What about you? Do you think the concept of “leadership” has run its course? Can inspiration coming from the heart be the 2.0 version of how we guide families, cultures and nation-building for a brighter future? Please leave your comments here.
As you know, I completely support your changing views on leadership and the need to move towards inspiration. A couple of the challenges to overcome include (a) traditional leaders don’t know how to make the transition and (b) not all people are inspired by the same things and in the same way, thus requiring more thought/work on the part of traditional leaders who already feel overwhelmed. Lots more work to be done . . . I think stories/examples of those who have successfully made the transition to being inspiring and the results that (unfortunately) stakeholders demand will be very helpful.

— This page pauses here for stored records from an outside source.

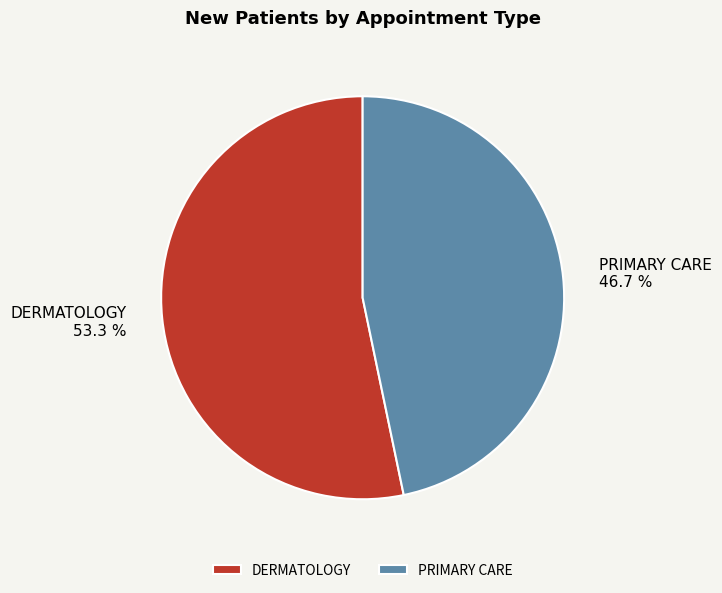

What percentage is the PRIMARY CARE slice, to the nearest percent?

47%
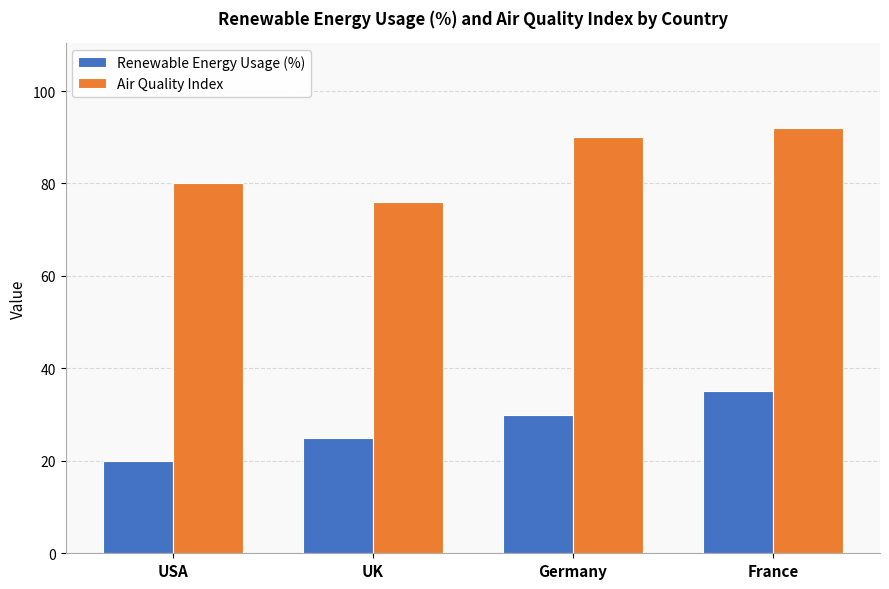

List the labels in order of Renewable Energy Usage (%) value, largest first.

France, Germany, UK, USA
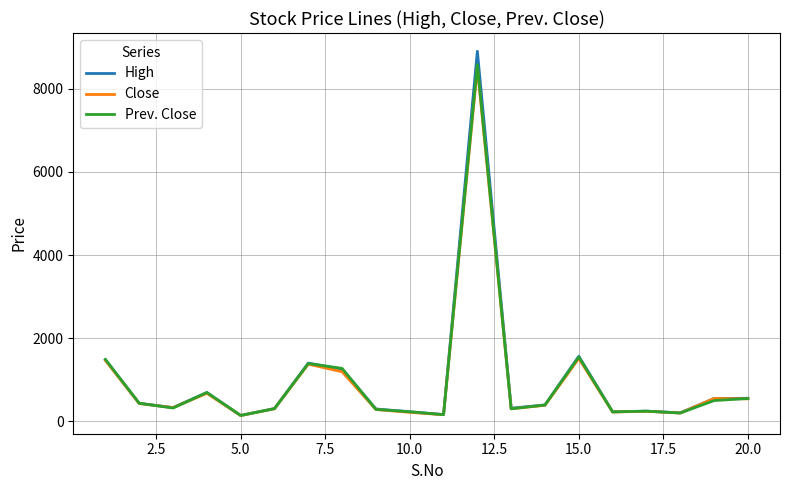

Which series has the widest spread of values?

High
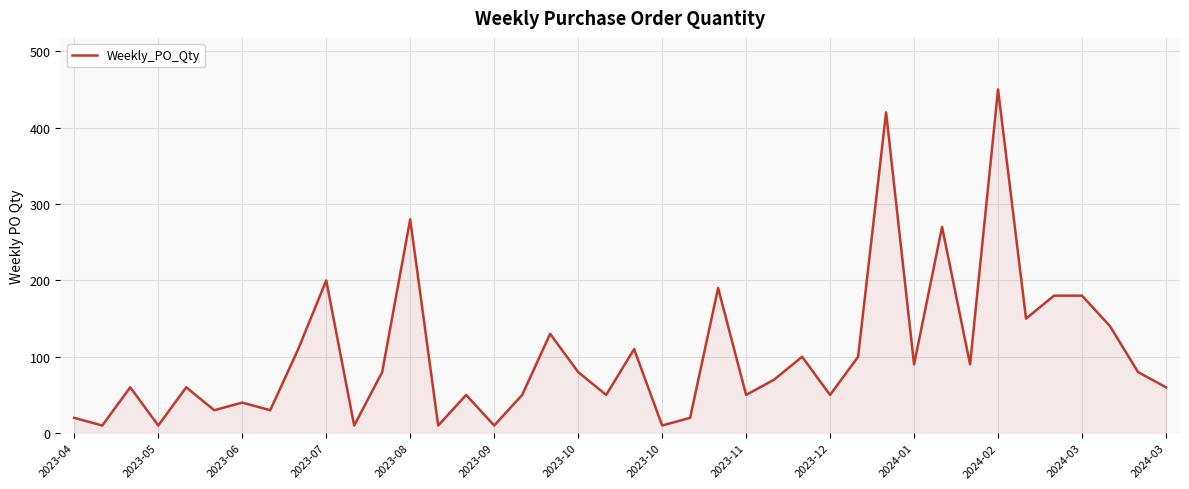

What is the minimum value shown in the chart?

10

David, thanks for this. of course there is not a one-size-fits-all appraoch that can be taken. If a leader is unsure of the path to more enlightened leadership – or better, inspiration – you are exactly what they need – a mentor who can show them the way. Can’t wait to see the resulting transformatio you achieven!!
I lead with continuous development by stepping into the vacuum of a void in leadership and putting it back together. I’m not tasking anyone or expecting anyone to be led. … I’m stepping in if and when I perceive there is something to be done. “I may be right, and I may be wrong.” … Good to catch up with you.
I think that is called “serving”, Len, which is the noblest of callings.
“Can inspiration coming from the heart be the 2.0 version of how we guide families, cultures and nation-building for a brighter future?” YES! Brilliant as always Lance.
Thank you Jeri – and of course you live this every day.
Lance, thanks for sharing your latest thinking. My point of view is that leadership isn’t dead, it’s evolving and evolving rapidly from a place of ego based hierarchical structure and control to a space that inspires others to connect with their own inner wisdom and truth. Inspiration arises from a place of awareness and connectedness to one’s true self. When we operate from this place, we naturally uplift and empower those around us just by our state of being. I see leadership as the echo of our intrinsic truth and soul in the world.
I agree – it’s evolving (at least for more enlightend leaders) but I think that the $170 billion we spend ech year on “leadership development” is being wasted because it is funding an obsolete model. I hope the evolution is from leadership to inspiration (which is love-based, and no longerbeing underpinned by motivation which is fear-based.